#### TESTO ESTRATTO

Non occorre più proseguire con i ricorsi ed il contenzioso innanzi alla Magistratura del lavoro per gli 80.000 dipendenti ATA transitati dagli Enti locali allo Stato, in quanto con la legge 244/2007 (la legge finanziaria per il 2008 è stato previsto, all'art. 3, comma 147, che: "in sede di rinnovo contrattuale del personale della scuola relativo al biennio economico 2008-2009 viene esaminata anche la posizione giuridico-economica del personale ausiliario, tecnico e amministrativo trasferito dagli Enti locali allo Stato in attuazione della legge 3 maggio 1999, n. 124.".Inoltre, prima ancora della approvazione di tale norma, la stessa Camera dei Deputati per rafforzare l'impegno previsto con la legge, aveva approvato un o.d.g., fatto proprio dal Governo, con il quale "La Camera, considerato che nel testo della legge finanziaria all'esame si indica nel rinnovo contrattuale per il biennio 2008-2009 la sede per la soluzione del problema del personale ATA della scuola proveniente dagli Enti Locali; impegna il Governo nella definizione dell'atto di indirizzo per il rinnovo contrattuale a reperire le risorse necessarie per affrontare compiutamente in tale biennio il riconoscimento dell'anzianità di servizio del personale in oggetto."
Il legislatore ha preso quindi atto della palese ingiustizia della normativa del comma 218 della Legge Finanziaria 2006 e, con legge successiva, ha imposto al Governo di riesaminare la posizione giuridico-economica del personale ATA transitato in sede di rinnovo contrattuale del personale della scuola.

########

▶ [COMPITI DA SVOLGERE]:
1. Trascrivi dal testo sul personale ATA il passo che va da "Il legislatore ha" fino a "personale della scuola.".
2. Riscrivi in forma più concisa il paragrafo del testo sul personale ATA che inizia con "Il legislatore ha preso quindi atto", conservandone i fatti principali.

#### VOCI DEL DATASET

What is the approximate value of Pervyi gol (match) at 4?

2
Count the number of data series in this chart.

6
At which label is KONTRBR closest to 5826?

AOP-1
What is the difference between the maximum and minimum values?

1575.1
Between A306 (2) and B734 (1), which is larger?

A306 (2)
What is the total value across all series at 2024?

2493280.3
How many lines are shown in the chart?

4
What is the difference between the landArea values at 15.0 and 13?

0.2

########

▶ [RISPOSTE AGLI ESERCIZI]:
1.
Il legislatore ha preso quindi atto della palese ingiustizia della normativa del comma 218 della Legge Finanziaria 2006 e, con legge successiva, ha imposto al Governo di riesaminare la posizione giuridico-economica del personale ATA transitato in sede di rinnovo contrattuale del personale della scuola.

2. Riconosciuta la palese ingiustizia del comma 218 della Legge Finanziaria 2006, il legislatore ha imposto al Governo, con una legge successiva, di riesaminare la posizione giuridico-economica del personale ATA transitato nel rinnovo contrattuale della scuola.